The two most important ones I faced while building Schoolio are a) validation of the idea and b) understanding the processes to market my product. Firstly, validation of ideas is essential so that you can build the most impactful, minimal product possible to take to market, considering all the factors that affect change and decision making. However, one key hurdle I faced with starting a homeschooling solution is that there's not enough information, processes or tools to help go to market very quickly. Education is a sensitive topic, we had to make sure we were listening to the right inputs, feedback, and validation to make the right decisions. As a parent myself, I wanted to build a business that would help my daughter seek the best quality education possible and I built the homeschooling kits with the help of a team of education experts and parents. Businesses are a representation of the change you want to bring to the world, that’s why it is vital to have deep purpose, driven by life experiences.

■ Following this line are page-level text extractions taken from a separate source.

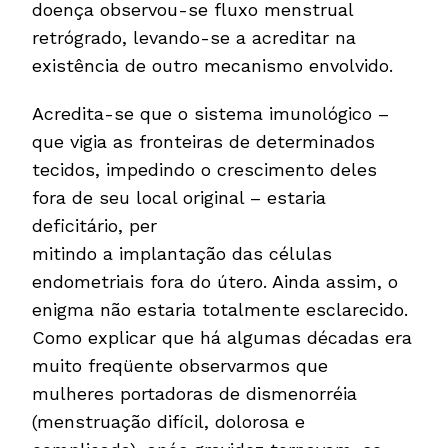
doença observou-se fluxo menstrual
retrógrado, levando-se a acreditar na
existência de outro mecanismo envolvido.
Acredita-se que o sistema imunológico –
que vigia as fronteiras de determinados
tecidos, impedindo o crescimento deles
fora de seu local original – estaria
deficitário, per
mitindo a implantação das células
endometriais fora do útero. Ainda assim, o
enigma não estaria totalmente esclarecido.
Como explicar que há algumas décadas era
muito freqüente observarmos que
mulheres portadoras de dismenorréia
(menstruação difícil, dolorosa e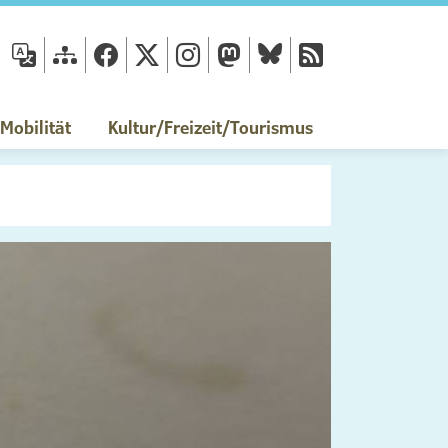
fläche
obilität
Kultur/Freizeit/Tourismus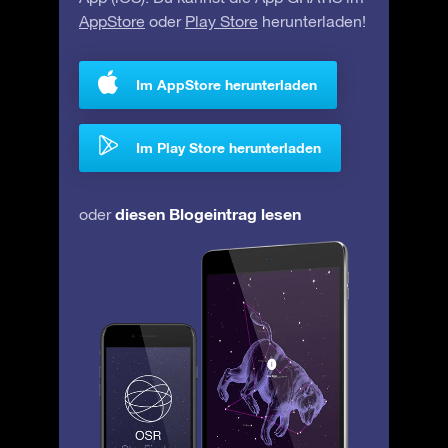
AppStore
oder
Play Store
herunterladen!
Im AppStore herunterladen
Im Play Store herunterladen
diesen Blogeintrag lesen
oder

Second, many startups are keen on pushing the most important minimal product you can take to market. In the emerging startup world, much emphasis is put on “minimal product to market,” but not enough on the process. The challenge is to learn and seek guidance on how to get past that hump between validation and sales, or ideation in sales, where you have to validate, you have to market test. You have to see some traction before you can go to market with a full-blown product.
Schoolio is the only company with Canadian curriculum written with the expectation of each province in mind. The end goal for Schoolio is to empower parents to take charge of their children’s educational needs and offer students a chance at a well-rounded education. Looking at the growing revenue and demand for additive curriculum purchases, Schoolio is now launching in the United States in 2021. With a potential market size of over 4 Million homeschooling families in the US, Schoolio is designing homeschool curriculum kits for language, math, sciences, and social studies subjects.